Notes
2014-09-10
Here are my latest thoughts on compilers for low level languages
(I think C). I am a pretty big fan of the C language. What I like
with C is that when you write it and know your target platform you
have pretty good idea what the code generated will be. It is very
predictable. C was designed at a time where programs had to be very
simple, and this includes compilers. So C is trying to be as
expressive as possible while remaining very easy to compile.
It seems that this ideal is now slipping out of sight among
language users and compiler writers. Recently, a new family of
bugs has emerged, compilers exploit undefined behavior
as defined in the C standard to enable "optimizations".
This mail shows how GCC removes a check for overflow that has
undefined behavior without any warning. In the same vein,
this article describes a bug in the Linux kernel that was aggravated by
another undefined behavior based GCC optimization. Another recent article
tries to show how, in modern C, one should zero a piece
of memory. This problem is made hard by optimizing compilers
that know the semantics of memset and will
optimize it out if the it does not change the observational
behavior of C programs.
These different behaviors of compilers greatly impair the predictability,
and I think this is a real deal breaker for many people.

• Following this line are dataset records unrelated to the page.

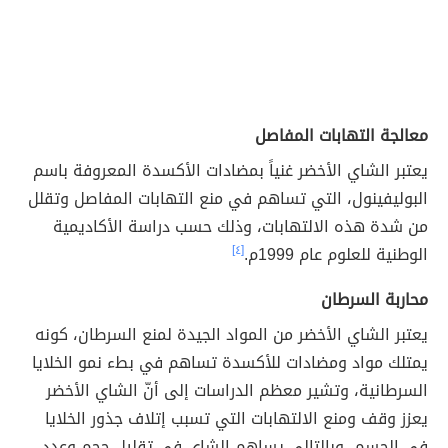
معالجة التهابات المفاصل
يعتبر الشاي الأخضر غنياً بمضادات الأكسدة المعروفة باسم
البوليفينول، التي تساهم في منع التهابات المفاصل وتقلل
من شدة هذه الالتهابات، وذلك حسب دراسة الأكاديمية
الوطنية للعلوم عام 1999م.
[٤]
محاربة السرطان
يعتبر الشاي الأخضر من المواد الجيدة لمنع السرطان، كونه
يمتلك مواد ومضادات للأكسدة تساهم في بطء نمو الخلايا
السرطانية، وتشير معظم الدراسات إلى أنّ الشاي الأخضر
يعزز وقف ومنع الالتهابات التي تسبب إتلاف جذور الخلايا
في الجسم، وبالتالي يساهم الشاي في تقليل حجم وعدد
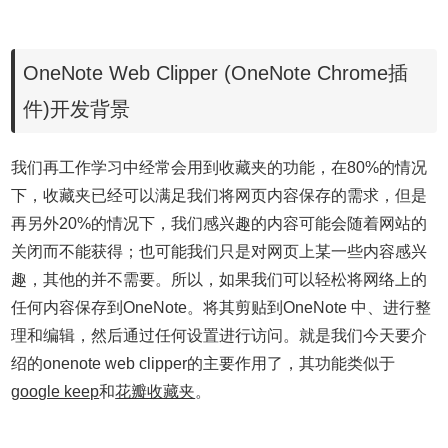
OneNote Web Clipper (OneNote Chrome插
件)开发背景
我们再工作学习中经常会用到收藏夹的功能，在80%的情况
下，收藏夹已经可以满足我们将网页内容保存的需求，但是
再另外20%的情况下，我们感兴趣的内容可能会随着网站的
关闭而不能获得；也可能我们只是对网页上某一些内容感兴
趣，其他的并不需要。所以，如果我们可以轻松将网络上的
任何内容保存到OneNote。将其剪贴到OneNote 中、进行整
理和编辑，然后通过任何设置进行访问。就是我们今天要介
绍的onenote web clipper的主要作用了，其功能类似于
google keep
和
花瓣收藏夹
。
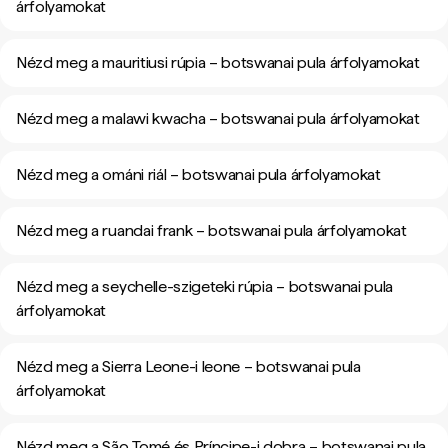
árfolyamokat
Nézd meg a mauritiusi rúpia – botswanai pula árfolyamokat
Nézd meg a malawi kwacha – botswanai pula árfolyamokat
Nézd meg a ománi riál – botswanai pula árfolyamokat
Nézd meg a ruandai frank – botswanai pula árfolyamokat
Nézd meg a seychelle-szigeteki rúpia – botswanai pula
árfolyamokat
Nézd meg a Sierra Leone-i leone – botswanai pula
árfolyamokat
Nézd meg a São Tomé és Príncipe-i dobra – botswanai pula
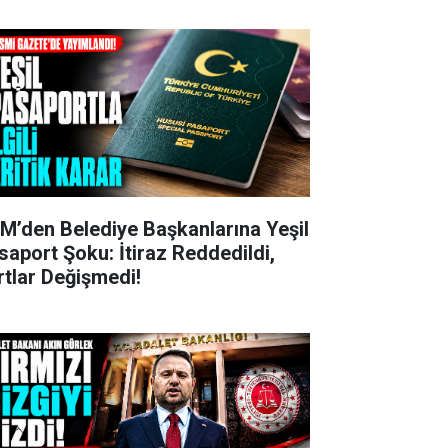
M’den Belediye Başkanlarına Yeşil
saport Şoku: İtiraz Reddedildi,
rtlar Değişmedi!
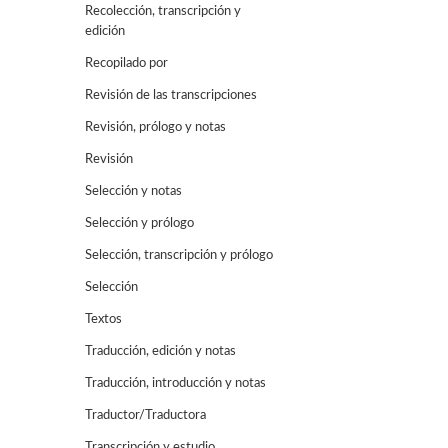
Recolección, transcripción y
edición
Recopilado por
Revisión de las transcripciones
Revisión, prólogo y notas
Revisión
Selección y notas
Selección y prólogo
Selección, transcripción y prólogo
Selección
Textos
Traducción, edición y notas
Traducción, introducción y notas
Traductor/Traductora
Transcripción y estudio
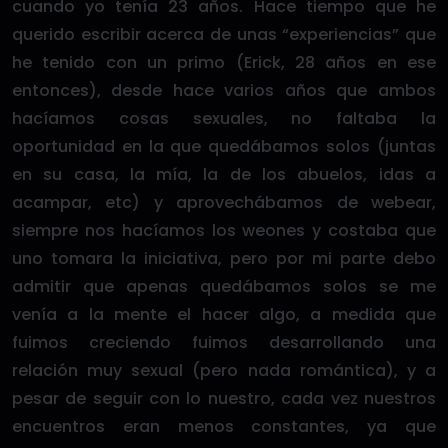
cuando yo tenía 23 años. Hace tiempo que he
querido escribir acerca de unas “experiencias” que
he tenido con un primo (Erick, 28 años en ese
entonces), desde hace varios años que ambos
hacíamos cosas sexuales, no faltaba la
oportunidad en la que quedábamos solos (juntas
en su casa, la mía, la de los abuelos, idas a
acampar, etc) y aprovechábamos de webear,
siempre nos hacíamos los weones y costaba que
uno tomara la iniciativa, pero por mi parte debo
admitir que apenas quedábamos solos se me
venía a la mente el hacer algo, a medida que
fuimos creciendo fuimos desarrollando una
relación muy sexual (pero nada romántica), y a
pesar de seguir con lo nuestro, cada vez nuestros
encuentros eran menos constantes, ya que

But why predictability is something important? Well, consider
the following function. If the compiler is predictable, the
memset call will be compiled down to assembly.
void f() {
char *p = malloc(512);
if (!p) return;
sensitivestuff(p);
memset(p, 0, 512);
free(p);
}
If only standard C is using this function, it is perfectly
fine to remove the memory clearing call to memset. But we are
not in a world where only well-behaved C calls C. This function
could very well be called by some malicious code that tries to
access back the memory just freed. In that case, not zeroing
the memory causes a security bug since sensitive information can
be accessed. So, "modern" compilers, when they do
their job, assume that all code is written in C and well behaved.
This is obviously not true in the real world, where abstraction
leaps exist and can be exploited.
The previous argument shows that predictability is essential
for security. Another important area where predictability is
important is performance evaluation. While basic optimizations
are critical, when C is used for embedded applications,
predictability of the compiler is usually preferred to crazy
compiler tricks. This is true for a simple reason, programmers
want to evaluate the cost of their programs at the C level
but what runs is the actual compiled code. These two abstraction
layers need to be related in some simple way for the analysis
on the high level to be relevant. Airbus, for example, uses
a custom GCC version with all optimizations disabled.
If I have to sum it up, I think simpler is better, and
compiler writers are taking a slippery path that could very
well lead their compilers to be unusable for many applications
where C used to shine. The focus is a lot more on a literal
and probably misguided interpretation of the standard than it
is on usability and relevance of compilers to today's
problems. And, to be honest, is any of the above
"optimizations" critical to any application that is not
a contrived benchmark?